I have worked on several applications that required full versioning of all database entities, not just to meet audit log requirements but so that older versions of entities can be viewed at any point. Often this is required for a document-based workflow system, where there is a legal requirement to see who entered what at each stage in workflow. As a document progresses through workflow, new versions are saved out but the old data cannot be removed or overwritten. We've typically implemented this using a combination of custom transaction management code, DAOs and stored procedures, but I'm sure there's a better (simpler, less complex) way of doing this?
Essentially, what is required is that we never UPDATE any data, only INSERT new versions. This is often handled by having a composite primary key (sequence number and version number, which increments) or a sequential primary key and a "parent" ID used to tie versions of an entity together.
Sometimes the older versions are saved in a different table (e.g. an audit table) but sometimes all data has to be in the same table, as which is "logically" the latest version of each entity might depend on who is asking (e.g. using Oracle FGAC/VPD access control).
I'm not sure whether EJB or O-R persistence frameworks could handle this sort of thing, since essentially each entity's primary key is changing mid-transaction?
Has anyone seen any design patterns that cover this sort of thing? I'd be interested what other approaches have been taken on this issue.
I do something very similar. I use JDO for persistence for use the following
1. Every table has a version number and a parent id (which is similir to your solution).
2. A use a mini-rules engine to allow for "callbacks" before and after create/ modify and delete operations (at the object level).
3. I do not insert the new data, but rather insert a copy of the data before it was modified and then modify the existing row. This removes the need for id/version number primary keys as follows:
id version parent name
0 0 null bruce
After Modify (change name from bruce to fred):
id version parent name
0 1 null fred
1 0 0 bruce
The nice thing here is that i do not need to use version number in my keys. Id is always at the "top" of the stack, i.e. it always points to the most recent edit. I use the version numbers for optimistic locking as well and the parent points for traversal.

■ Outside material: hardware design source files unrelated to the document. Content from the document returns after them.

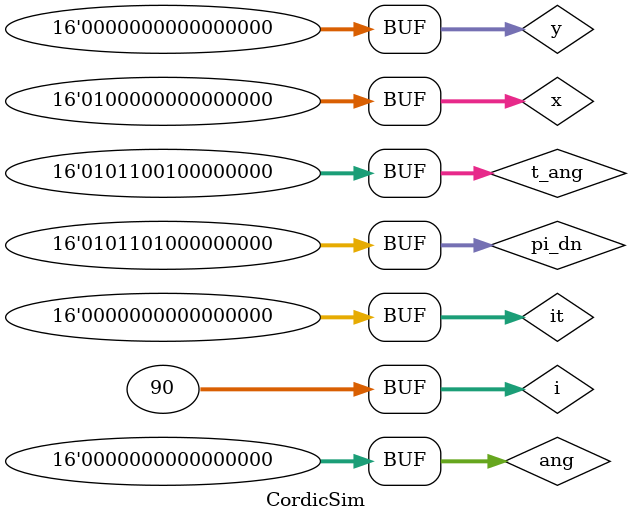
<source format=v>
`timescale 1ns / 1ps


module CordicSim;
    parameter n = 16;
    reg signed [n-1:0] t_ang = 16'b1010011000000000;
    reg signed [n-1:0] ang = 0;
    reg signed [n-1:0] x = 16'b0100000000000000;
    reg signed [n-1:0] y = 16'b0000000000000000;
    reg signed [n-1:0] pi_dn = 16'b0101101000000000;
    reg signed [n-1:0] it = 0;
    
    wire signed [n-1:0] angp;
    wire signed [n-1:0] xp;
    wire signed [n-1:0] yp;
    wire signed [n-1:0] pi_dnp;
    wire signed [n-1:0] itp;
    
    CordicN uut(t_ang, ang, x, y, pi_dn, it, angp, xp, yp, pi_dnp, itp);
    
    integer signed i;
    initial begin
        for(i = -90; i < 90; i = i+1)
        begin
            #1 t_ang = i << 8;
        end
    end
    
endmodule

</source>
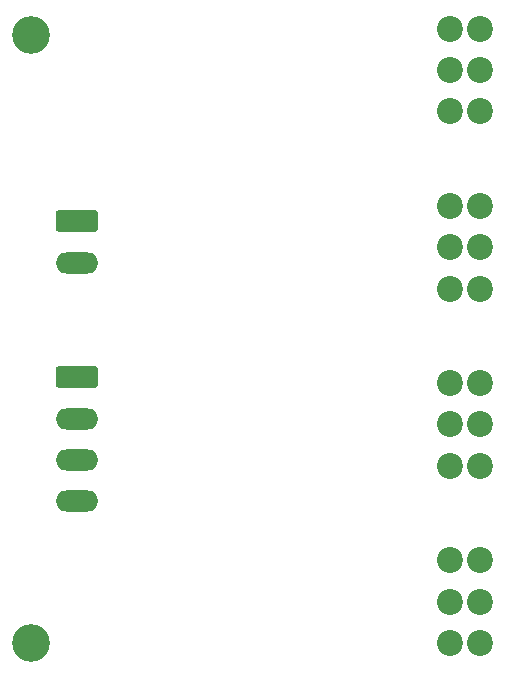
<source format=gbr>
%TF.GenerationSoftware,KiCad,Pcbnew,8.0.5*%
%TF.CreationDate,2025-06-13T10:45:40+02:00*%
%TF.ProjectId,elektroFrogExtensionSMD,656c656b-7472-46f4-9672-6f6745787465,rev?*%
%TF.SameCoordinates,Original*%
%TF.FileFunction,Soldermask,Bot*%
%TF.FilePolarity,Negative*%
%FSLAX46Y46*%
G04 Gerber Fmt 4.6, Leading zero omitted, Abs format (unit mm)*
G04 Created by KiCad (PCBNEW 8.0.5) date 2025-06-13 10:45:40*
%MOMM*%
%LPD*%
G01*
G04 APERTURE LIST*
G04 Aperture macros list*
%AMRoundRect*
0 Rectangle with rounded corners*
0 $1 Rounding radius*
0 $2 $3 $4 $5 $6 $7 $8 $9 X,Y pos of 4 corners*
0 Add a 4 corners polygon primitive as box body*
4,1,4,$2,$3,$4,$5,$6,$7,$8,$9,$2,$3,0*
0 Add four circle primitives for the rounded corners*
1,1,$1+$1,$2,$3*
1,1,$1+$1,$4,$5*
1,1,$1+$1,$6,$7*
1,1,$1+$1,$8,$9*
0 Add four rect primitives between the rounded corners*
20,1,$1+$1,$2,$3,$4,$5,0*
20,1,$1+$1,$4,$5,$6,$7,0*
20,1,$1+$1,$6,$7,$8,$9,0*
20,1,$1+$1,$8,$9,$2,$3,0*%
G04 Aperture macros list end*
%ADD10C,2.200000*%
%ADD11RoundRect,0.250000X-1.550000X0.650000X-1.550000X-0.650000X1.550000X-0.650000X1.550000X0.650000X0*%
%ADD12O,3.600000X1.800000*%
%ADD13C,3.200000*%
G04 APERTURE END LIST*
D10*
%TO.C,J702*%
X236500000Y-125000000D03*
X239000000Y-125000000D03*
X236500000Y-128500000D03*
X239000000Y-128500000D03*
X236500000Y-132000000D03*
X239000000Y-132000000D03*
%TD*%
D11*
%TO.C,J401*%
X204932500Y-109500000D03*
D12*
X204932500Y-113000000D03*
X204932500Y-116500000D03*
X204932500Y-120000000D03*
%TD*%
D11*
%TO.C,J601*%
X204932500Y-96305000D03*
D12*
X204932500Y-99805000D03*
%TD*%
D13*
%TO.C,REF\u002A\u002A*%
X201000000Y-132000000D03*
%TD*%
%TO.C,REF\u002A\u002A*%
X201000000Y-80500000D03*
%TD*%
D10*
%TO.C,J302*%
X236500000Y-95000000D03*
X239000000Y-95000000D03*
X236500000Y-98500000D03*
X239000000Y-98500000D03*
X236500000Y-102000000D03*
X239000000Y-102000000D03*
%TD*%
%TO.C,J502*%
X236500000Y-110000000D03*
X239000000Y-110000000D03*
X236500000Y-113500000D03*
X239000000Y-113500000D03*
X236500000Y-117000000D03*
X239000000Y-117000000D03*
%TD*%
%TO.C,J202*%
X236500000Y-80000000D03*
X239000000Y-80000000D03*
X236500000Y-83500000D03*
X239000000Y-83500000D03*
X236500000Y-87000000D03*
X239000000Y-87000000D03*
%TD*%
M02*

</source>
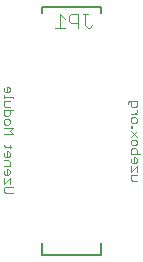
<source format=gbo>
G04 EAGLE Gerber RS-274X export*
G75*
%MOMM*%
%FSLAX34Y34*%
%LPD*%
%INSilkscreen Bottom*%
%IPPOS*%
%AMOC8*
5,1,8,0,0,1.08239X$1,22.5*%
G01*
%ADD10C,0.076200*%
%ADD11C,0.127000*%
%ADD12C,0.101600*%


D10*
X30253Y147881D02*
X24110Y147881D01*
X22881Y149110D01*
X22881Y151567D01*
X24110Y152796D01*
X30253Y152796D01*
X27796Y155365D02*
X27796Y160280D01*
X22881Y155365D01*
X22881Y160280D01*
X22881Y164078D02*
X22881Y166535D01*
X22881Y164078D02*
X24110Y162849D01*
X26567Y162849D01*
X27796Y164078D01*
X27796Y166535D01*
X26567Y167764D01*
X25338Y167764D01*
X25338Y162849D01*
X22881Y170333D02*
X27796Y170333D01*
X27796Y174020D01*
X26567Y175248D01*
X22881Y175248D01*
X22881Y179046D02*
X22881Y181504D01*
X22881Y179046D02*
X24110Y177818D01*
X26567Y177818D01*
X27796Y179046D01*
X27796Y181504D01*
X26567Y182732D01*
X25338Y182732D01*
X25338Y177818D01*
X24110Y186530D02*
X29025Y186530D01*
X24110Y186530D02*
X22881Y187759D01*
X27796Y187759D02*
X27796Y185302D01*
X30253Y197775D02*
X22881Y197775D01*
X27796Y200233D02*
X30253Y197775D01*
X27796Y200233D02*
X30253Y202690D01*
X22881Y202690D01*
X22881Y206488D02*
X22881Y208946D01*
X24110Y210174D01*
X26567Y210174D01*
X27796Y208946D01*
X27796Y206488D01*
X26567Y205260D01*
X24110Y205260D01*
X22881Y206488D01*
X22881Y217659D02*
X30253Y217659D01*
X22881Y217659D02*
X22881Y213972D01*
X24110Y212744D01*
X26567Y212744D01*
X27796Y213972D01*
X27796Y217659D01*
X27796Y220228D02*
X24110Y220228D01*
X22881Y221457D01*
X22881Y225143D01*
X27796Y225143D01*
X30253Y227712D02*
X30253Y228941D01*
X22881Y228941D01*
X22881Y230169D02*
X22881Y227712D01*
X22881Y233930D02*
X22881Y236388D01*
X22881Y233930D02*
X24110Y232701D01*
X26567Y232701D01*
X27796Y233930D01*
X27796Y236388D01*
X26567Y237616D01*
X25338Y237616D01*
X25338Y232701D01*
X131610Y157881D02*
X135296Y157881D01*
X131610Y157881D02*
X130381Y159110D01*
X130381Y162796D01*
X135296Y162796D01*
X135296Y165365D02*
X135296Y170280D01*
X130381Y165365D01*
X130381Y170280D01*
X130381Y174078D02*
X130381Y176535D01*
X130381Y174078D02*
X131610Y172849D01*
X134067Y172849D01*
X135296Y174078D01*
X135296Y176535D01*
X134067Y177764D01*
X132838Y177764D01*
X132838Y172849D01*
X130381Y180333D02*
X137753Y180333D01*
X130381Y180333D02*
X130381Y184020D01*
X131610Y185248D01*
X134067Y185248D01*
X135296Y184020D01*
X135296Y180333D01*
X130381Y189046D02*
X130381Y191504D01*
X131610Y192732D01*
X134067Y192732D01*
X135296Y191504D01*
X135296Y189046D01*
X134067Y187818D01*
X131610Y187818D01*
X130381Y189046D01*
X135296Y195302D02*
X130381Y200217D01*
X130381Y195302D02*
X135296Y200217D01*
X131610Y202786D02*
X130381Y202786D01*
X131610Y202786D02*
X131610Y204015D01*
X130381Y204015D01*
X130381Y202786D01*
X130381Y207757D02*
X130381Y210214D01*
X131610Y211443D01*
X134067Y211443D01*
X135296Y210214D01*
X135296Y207757D01*
X134067Y206528D01*
X131610Y206528D01*
X130381Y207757D01*
X130381Y214012D02*
X135296Y214012D01*
X132838Y214012D02*
X135296Y216470D01*
X135296Y217698D01*
X127924Y222706D02*
X127924Y223935D01*
X129152Y225164D01*
X135296Y225164D01*
X135296Y221478D01*
X134067Y220249D01*
X131610Y220249D01*
X130381Y221478D01*
X130381Y225164D01*
D11*
X105000Y305000D02*
X55000Y305000D01*
X105000Y305000D02*
X105000Y300000D01*
X55000Y300000D02*
X55000Y305000D01*
X55000Y105000D02*
X55000Y95000D01*
X105000Y95000D01*
X105000Y105000D01*
D12*
X95725Y287408D02*
X97674Y289357D01*
X95725Y287408D02*
X93776Y287408D01*
X91827Y289357D01*
X91827Y299102D01*
X93776Y299102D02*
X89878Y299102D01*
X85980Y299102D02*
X85980Y287408D01*
X85980Y299102D02*
X80133Y299102D01*
X78184Y297153D01*
X78184Y293255D01*
X80133Y291306D01*
X85980Y291306D01*
X74286Y295204D02*
X70388Y299102D01*
X70388Y287408D01*
X74286Y287408D02*
X66490Y287408D01*
M02*

</source>
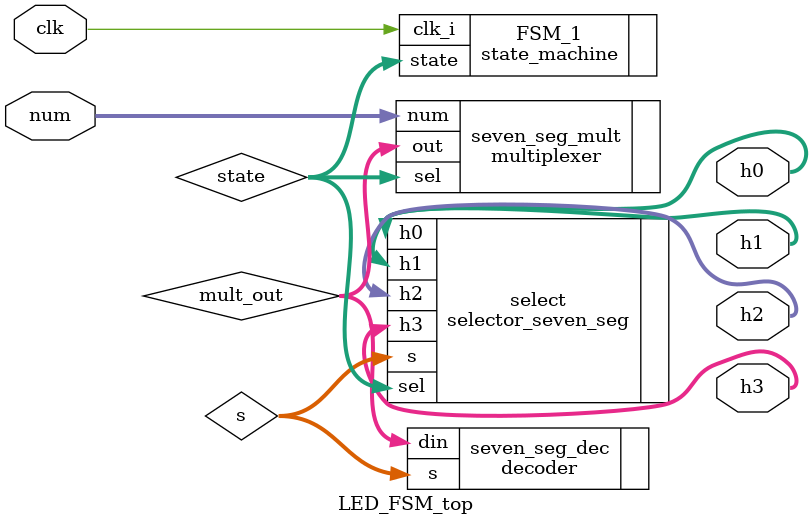
<source format=sv>

module LED_FSM_top( 
	/**************************/
	/* Set inputs and outputs */
	/* to the whole FPGA here */
	/**************************/
	//input logic reset_n, //be sure to set this input to PullUp, or connect the pin to 3.3V
	
	input logic clk,
	
	input logic [11:0] num,
	
	output logic [6:0] h0,

	output logic [6:0] h1,
	
	output logic [6:0] h2,
	
	output logic [6:0] h3
	
	
	);
		/*******************************/
		/* Set internal variables here */
		/*******************************/
	
		logic clk_slow;	//used for slowed down, 5 Hz clock
		logic [3:0] mult_out;
		logic [2:0] state;
		logic [6:0] s;
		
		/***********************/
		/* Define modules here */
		/***********************/
		
		
		multiplexer seven_seg_mult( 

				.num(num),
				.sel(state),
				.out(mult_out)

			);
			
		decoder seven_seg_dec(

			.din(mult_out),	
			
			.s(s)
			

		);
		
		selector_seven_seg select(
		
			.s(s),
			
			.sel(state),
		
		   .h0(h0),
			
			.h1(h1),
			
			.h2(h2),
			
			.h3(h3)
		);



		
		state_machine FSM_1(
			.clk_i(clk),
			//.reset_n(reset_n),
			.state(state));
			

endmodule

</source>
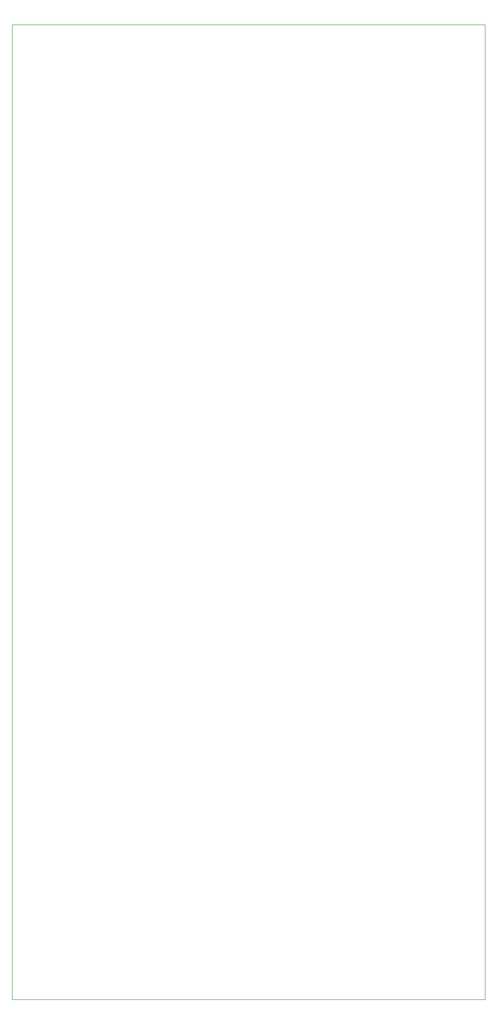
<source format=gbr>
%TF.GenerationSoftware,KiCad,Pcbnew,7.0.11-7.0.11~ubuntu22.04.1*%
%TF.CreationDate,2024-03-17T16:21:49-04:00*%
%TF.ProjectId,keyboard-pcb,6b657962-6f61-4726-942d-7063622e6b69,rev?*%
%TF.SameCoordinates,Original*%
%TF.FileFunction,Profile,NP*%
%FSLAX46Y46*%
G04 Gerber Fmt 4.6, Leading zero omitted, Abs format (unit mm)*
G04 Created by KiCad (PCBNEW 7.0.11-7.0.11~ubuntu22.04.1) date 2024-03-17 16:21:49*
%MOMM*%
%LPD*%
G01*
G04 APERTURE LIST*
%TA.AperFunction,Profile*%
%ADD10C,0.100000*%
%TD*%
G04 APERTURE END LIST*
D10*
X115570000Y-195580000D02*
X29210000Y-195580000D01*
X29210000Y-17780000D02*
X115570000Y-17780000D01*
X115570000Y-17780000D02*
X115570000Y-195580000D01*
X29210000Y-195580000D02*
X29210000Y-17780000D01*
M02*

</source>
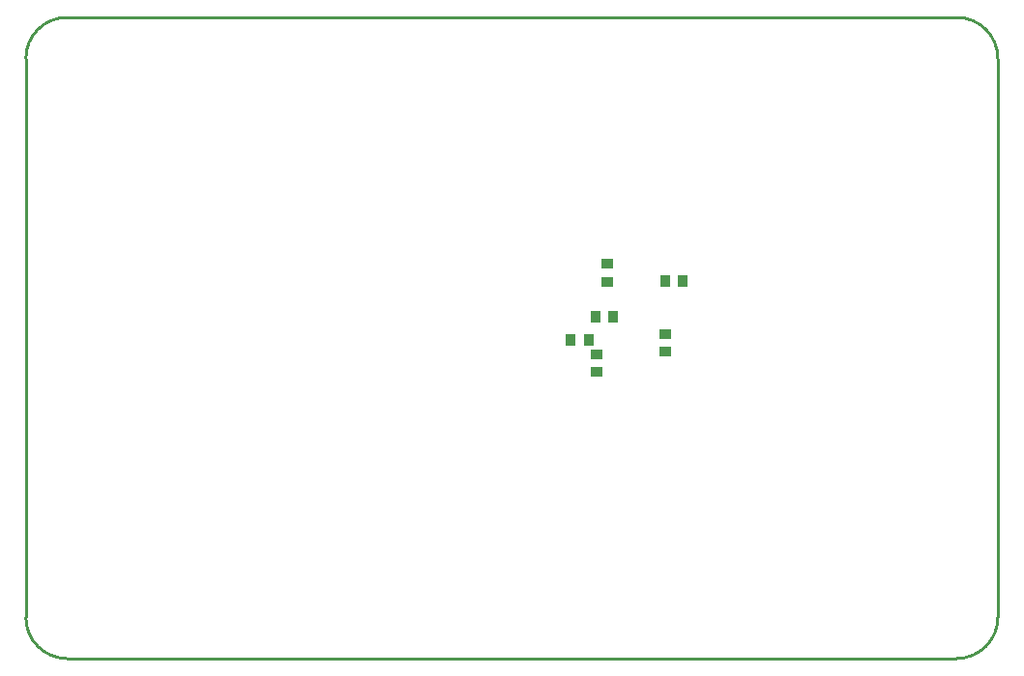
<source format=gbp>
G04*
G04 #@! TF.GenerationSoftware,Altium Limited,Altium Designer,22.0.2 (36)*
G04*
G04 Layer_Color=128*
%FSLAX25Y25*%
%MOIN*%
G70*
G04*
G04 #@! TF.SameCoordinates,A6D4CE7A-EFCD-4D6A-9A72-3AB9F5591AE9*
G04*
G04*
G04 #@! TF.FilePolarity,Positive*
G04*
G01*
G75*
%ADD16C,0.01000*%
%ADD21R,0.03661X0.03858*%
%ADD44R,0.03858X0.03661*%
D16*
X351500Y54398D02*
G03*
X365673Y68571I0J14173D01*
G01*
Y261500D02*
G03*
X351500Y275673I-14173J0D01*
G01*
X30579Y68571D02*
G03*
X44752Y54398I14173J0D01*
G01*
Y275658D02*
G03*
X30579Y261484I0J-14173D01*
G01*
X44752Y275658D02*
X351500D01*
X365673Y68571D02*
Y261500D01*
X44752Y54398D02*
X351500D01*
X30579Y68571D02*
Y261484D01*
D21*
X233032Y172306D02*
D03*
X226969D02*
D03*
X224563Y164432D02*
D03*
X218500D02*
D03*
X257063Y184598D02*
D03*
X251000D02*
D03*
D44*
X231173Y190563D02*
D03*
Y184500D02*
D03*
X250902Y160437D02*
D03*
Y166500D02*
D03*
X227500Y153437D02*
D03*
Y159500D02*
D03*
M02*

</source>
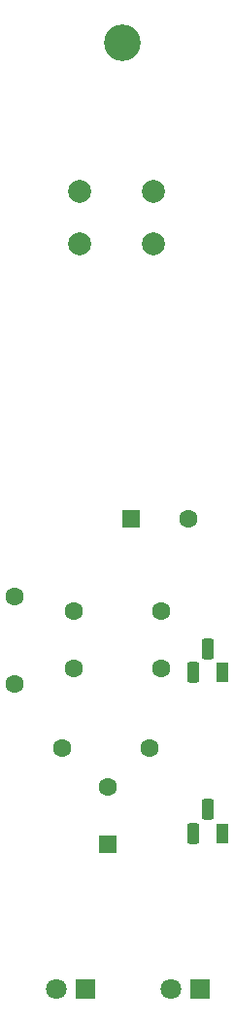
<source format=gbr>
%TF.GenerationSoftware,KiCad,Pcbnew,9.0.2*%
%TF.CreationDate,2025-07-02T03:30:09+03:00*%
%TF.ProjectId,solder submission,736f6c64-6572-4207-9375-626d69737369,rev?*%
%TF.SameCoordinates,Original*%
%TF.FileFunction,Soldermask,Bot*%
%TF.FilePolarity,Negative*%
%FSLAX46Y46*%
G04 Gerber Fmt 4.6, Leading zero omitted, Abs format (unit mm)*
G04 Created by KiCad (PCBNEW 9.0.2) date 2025-07-02 03:30:09*
%MOMM*%
%LPD*%
G01*
G04 APERTURE LIST*
G04 Aperture macros list*
%AMRoundRect*
0 Rectangle with rounded corners*
0 $1 Rounding radius*
0 $2 $3 $4 $5 $6 $7 $8 $9 X,Y pos of 4 corners*
0 Add a 4 corners polygon primitive as box body*
4,1,4,$2,$3,$4,$5,$6,$7,$8,$9,$2,$3,0*
0 Add four circle primitives for the rounded corners*
1,1,$1+$1,$2,$3*
1,1,$1+$1,$4,$5*
1,1,$1+$1,$6,$7*
1,1,$1+$1,$8,$9*
0 Add four rect primitives between the rounded corners*
20,1,$1+$1,$2,$3,$4,$5,0*
20,1,$1+$1,$4,$5,$6,$7,0*
20,1,$1+$1,$6,$7,$8,$9,0*
20,1,$1+$1,$8,$9,$2,$3,0*%
G04 Aperture macros list end*
%ADD10C,3.200000*%
%ADD11R,1.800000X1.800000*%
%ADD12C,1.800000*%
%ADD13C,2.000000*%
%ADD14R,1.100000X1.800000*%
%ADD15RoundRect,0.275000X0.275000X0.625000X-0.275000X0.625000X-0.275000X-0.625000X0.275000X-0.625000X0*%
%ADD16C,1.600000*%
%ADD17RoundRect,0.250000X0.550000X-0.550000X0.550000X0.550000X-0.550000X0.550000X-0.550000X-0.550000X0*%
%ADD18RoundRect,0.250000X-0.550000X-0.550000X0.550000X-0.550000X0.550000X0.550000X-0.550000X0.550000X0*%
G04 APERTURE END LIST*
D10*
%TO.C,REF\u002A\u002A*%
X122250000Y-67500000D03*
%TD*%
D11*
%TO.C,D1*%
X119000000Y-150000000D03*
D12*
X116460000Y-150000000D03*
%TD*%
D13*
%TO.C,SW1*%
X125000000Y-85000000D03*
X118500000Y-85000000D03*
X125000000Y-80500000D03*
X118500000Y-80500000D03*
%TD*%
D11*
%TO.C,D2*%
X129000000Y-150000000D03*
D12*
X126460000Y-150000000D03*
%TD*%
D14*
%TO.C,Q1*%
X131000000Y-136400000D03*
D15*
X129730000Y-134330000D03*
X128460000Y-136400000D03*
%TD*%
D16*
%TO.C,R1*%
X112870000Y-115750000D03*
X112870000Y-123370000D03*
%TD*%
%TO.C,R4*%
X118000000Y-122000000D03*
X125620000Y-122000000D03*
%TD*%
%TO.C,R3*%
X117000000Y-129000000D03*
X124620000Y-129000000D03*
%TD*%
D14*
%TO.C,Q2*%
X131000000Y-122400000D03*
D15*
X129730000Y-120330000D03*
X128460000Y-122400000D03*
%TD*%
D17*
%TO.C,C2*%
X121000000Y-137402651D03*
D16*
X121000000Y-132402651D03*
%TD*%
%TO.C,R2*%
X118000000Y-117000000D03*
X125620000Y-117000000D03*
%TD*%
D18*
%TO.C,C1*%
X123000000Y-109000000D03*
D16*
X128000000Y-109000000D03*
%TD*%
M02*

</source>
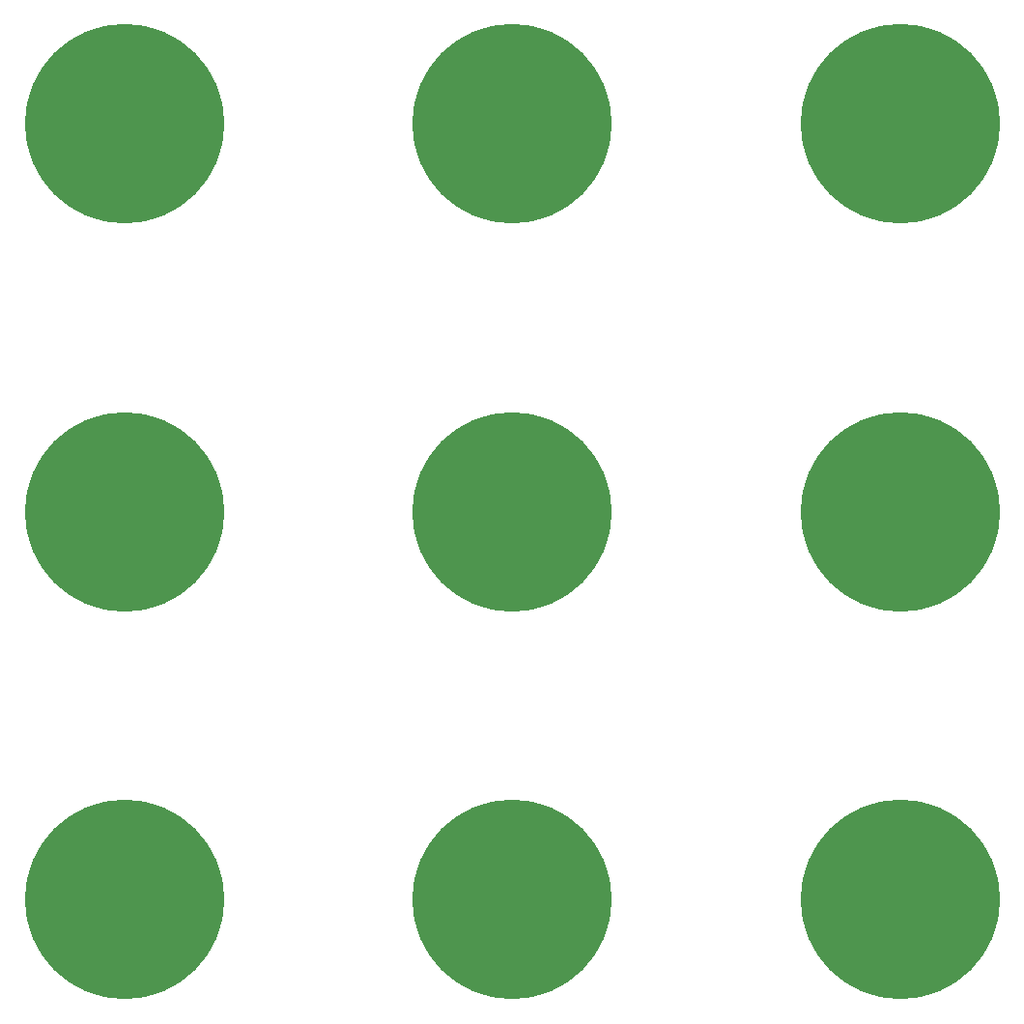
<source format=gbr>
%TF.GenerationSoftware,KiCad,Pcbnew,7.0.5*%
%TF.CreationDate,2023-10-26T18:16:14+09:00*%
%TF.ProjectId,clover_timer_p,636c6f76-6572-45f7-9469-6d65725f702e,rev?*%
%TF.SameCoordinates,Original*%
%TF.FileFunction,Paste,Bot*%
%TF.FilePolarity,Positive*%
%FSLAX46Y46*%
G04 Gerber Fmt 4.6, Leading zero omitted, Abs format (unit mm)*
G04 Created by KiCad (PCBNEW 7.0.5) date 2023-10-26 18:16:14*
%MOMM*%
%LPD*%
G01*
G04 APERTURE LIST*
%ADD10C,17.500000*%
G04 APERTURE END LIST*
D10*
%TO.C,J18*%
X168100000Y-128100000D03*
%TD*%
%TO.C,J16*%
X134100000Y-128100000D03*
%TD*%
%TO.C,J14*%
X100100000Y-128100000D03*
%TD*%
%TO.C,J12*%
X168100000Y-94100000D03*
%TD*%
%TO.C,J10*%
X134100000Y-94100000D03*
%TD*%
%TO.C,J8*%
X100100000Y-94100000D03*
%TD*%
%TO.C,J6*%
X168100000Y-60100000D03*
%TD*%
%TO.C,J4*%
X134100000Y-60100000D03*
%TD*%
%TO.C,J2*%
X100100000Y-60100000D03*
%TD*%
M02*

</source>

The only issue I haven't licked is link tables. Should I copy all of the links with the row ? Obviosuly that could be expensive in terms of time and space.
Any ideas ?
Interesting, bruce. How scalable have you found JDO to be, BTW?
In terms of links, I have used two solutions:
1. reference <any> version of an entity
2. reference a specific version of an entity.
With (1) your links remain valid after saving out a new version, whilst with (2) your links "disappear" unless copied as part of the save.
Obviously maintaining referential integrity inside your database gets difficult if your entities are in one of two tables, or the foreign keys are referencing a non-unique column... ;-(
In terms of scalability I have not used JDO (the KODO implementation for
more than a few thousand rows. However, this would really depend on the JDO
In terms of your point 1) I do not think this is viable under a relatrional model. Say you have a one to many relationship of people to address. If I edit a person then my options are to a) let the address objects continue to reference the edited people object or b) copy the address so that both the historic people object and the edited people object have the same address. For your solution we would need to basically make every relationship a time based many to many relationship so I would have links from both the history and edited people object ot the same address objects. N umber of link rows can become quite large.
Note that my solution has the links "disappear" for the older objects while the edited objects maintain their links.
As to maintaining reference integrity that is not an issue if the data is all stored in one table. What gets complicated is that in order to be space efficient you probably want to store "diffs" in terms of adding/removing objects from child collections. So if a user is edited and an address is removed you want to store the edited row and potentially a row saying that the address has been removed rather than copying all of the address except the removed one. Sucks right.
We start to get into true version control issues where we have a starting point and then we save the diffs (or we save the current and have the diffs to go backwards). Its possible but it takes a lot of code to now load objects. I like the save the current and have the diffs to go backward myself as it makes the sql cleaner for most ops (I think).